“Where do you see yourself in 5 years?” was a question in my interview for a private school at age 13. To me, the question was unsettling. I could barely decide on what I wanted to wear to school let alone the vision I had for my 18-year-old legal to vote, buy porn and cigarettes self. I felt as if there was a right answer. So, I did what I always did when I felt uncomfortable; I started laughing until my face contorted into a Claire Danes ugly cry and pulled my knees in front of my face and refused to speak. I could feel the disappointment of the room wash over me. I wanted my parents to save me from this witch of a woman asking me terrifying questions or better yet have the answer for me.
Questions about my future have daunted me ever since. The fear of getting it wrong, the fear of going after something and failing, the fear of making a huge mistake, the fear of making any mistake, the fear of declaring what I want in my life and how I want to live it. Fear has dictated a number of my decisions be its job opportunities, salaries, relationships, relocating, trying something new. I let it bubble up and fester until finally, I can’t take it anymore. I get sick of it. Sick of the self-doubt, the negativity, the worry of what other people think, and I let go. I never loved the term ‘leap of faith’, it gets thrown around so flippantly, like “just go for it” as if it’s such an easy thing to do because it’s not. A leap of faith is profoundly personal and defined individually. It can’t be compared or measured by success or failure. It requires a level of risk. Two instances come to mind when I think of taking a leap of faith, both were for love but each in a different way.
His name was Ross. We met in high school and reconnected on a double date ten years later. He was attractive, incredibly smart, kind, and hung on my every word. I had never felt this way about anyone; he made me feel like I was the only one in the room, that I was smart and funny and sexy. Every guy I had dated up to that point played games, feared commitment and-or emotional connection. Ross was sure of himself and very sure of me. And I fell for him, hard. He was studying for his Ph.D. in Champaign, IL so we tried long-distance until the reality set in that he had three years left in school and I couldn’t bring myself to say I was leaving Los Angeles for a guy in Illinois. Even though I didn't really love my job, I just couldn’t do it. Move to the Midwest? What would my friends and family think of me? What would I even do in Champaign? There’s nothing even remotely related to my career there. So, I ended it. Months went by, “Did I make a huge mistake?”. It haunted me. I received a letter from Ross; it was heartbreakingly honest and sincere. At that moment, I knew I would regret not trying Illinois for the rest of my life. So, I packed my car with all my belongings and drove 32 hours to Champaign, Illinois.
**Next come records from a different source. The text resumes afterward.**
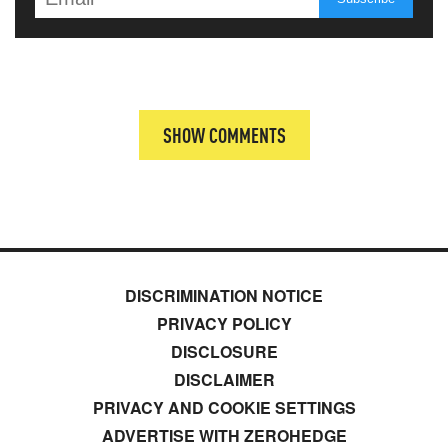
SHOW COMMENTS
DISCRIMINATION NOTICE
PRIVACY POLICY
DISCLOSURE
DISCLAIMER
PRIVACY AND COOKIE SETTINGS
ADVERTISE WITH ZEROHEDGE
Moving in with a significant other is exciting and terrifying. We made our world around each other. We cooked dinner together, watched our favorite shows, shared one closet, shared one bathroom, shared friends, and we got a dog, I even started to like football. I found comfort in our predictable day-to-day. By many standards we were happy, but as months went on, I could feel myself becoming restless. I chalked up my codependency to “nesting,” but inside I knew I felt purposeless. I found a part-time job working at the University where I was surrounded by graduate and undergraduate students that seemed to have their career trajectory charted since their conception. I was envious. The last time I felt that kind of clarity was in middle school when I wrote a 25-page autobiography boldly stating that I wanted to be a writer. But somewhere between puberty and adulthood, I lost that conviction. I decided that playing it safe and being agreeable was a better bet than the possibility of failure.
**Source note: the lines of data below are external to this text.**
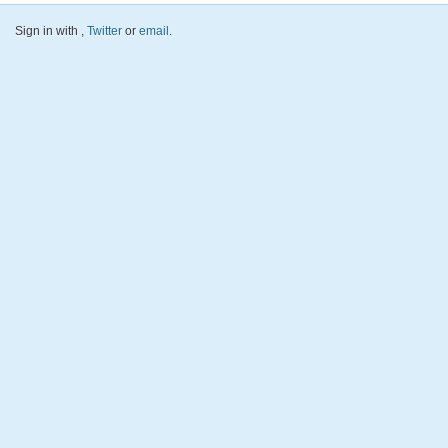
Sign in with
,
Twitter
or
email
.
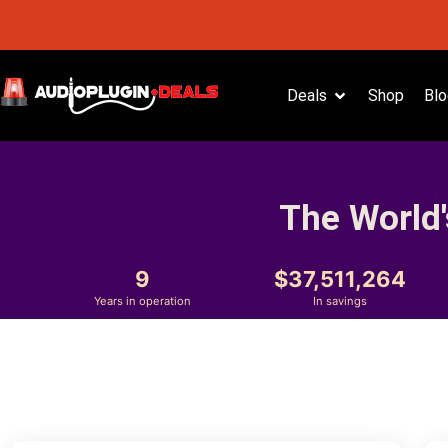
Deals
Shop
Blo
The World'
9
37,511,264
Years in operation
In savings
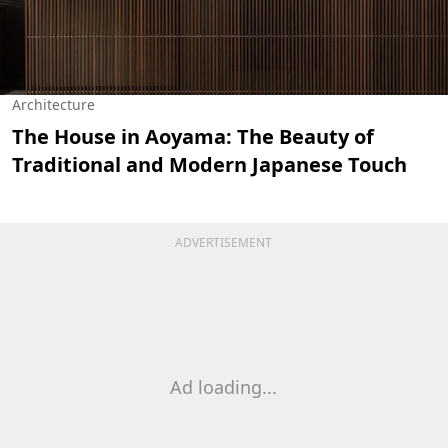
Architecture
The House in Aoyama: The Beauty of
Traditional and Modern Japanese Touch
ADVERTISEMENT
Ad loading...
The sacrifice I had made to move my life to Champaign felt romantic and selfless, but deep down I selfishly believed the universe owed me something in return for the noble decision I had made. Failure was not an option for this relationship no matter the cost. However, it became painfully clear that we had become two strangers and his obliviousness to my despair drove me deeper into my hole of resentment. If I could just stop feeling this way, if I could only find a passion, if I could just be happy, but I couldn’t. I felt crippled trying to make decisions, and I could feel my incessant need for his affirmation and attention driving him further and further away from me. I was lost. I woke up one Monday morning and realized that I had spent the weekend making applesauce and watching an entire season of Keeping Up with The Kardashians. I was bored and depressed and terrified that I had spent a whole year trying so hard to fit myself into someone else’s life that I had completely lost sight of my own. Leaving Champaign and the life we built was one of the hardest things I have ever done, where was I going? What would I do? For the first time, I knew that to take hold of something there I had to let go, as painful and uncertain as it felt.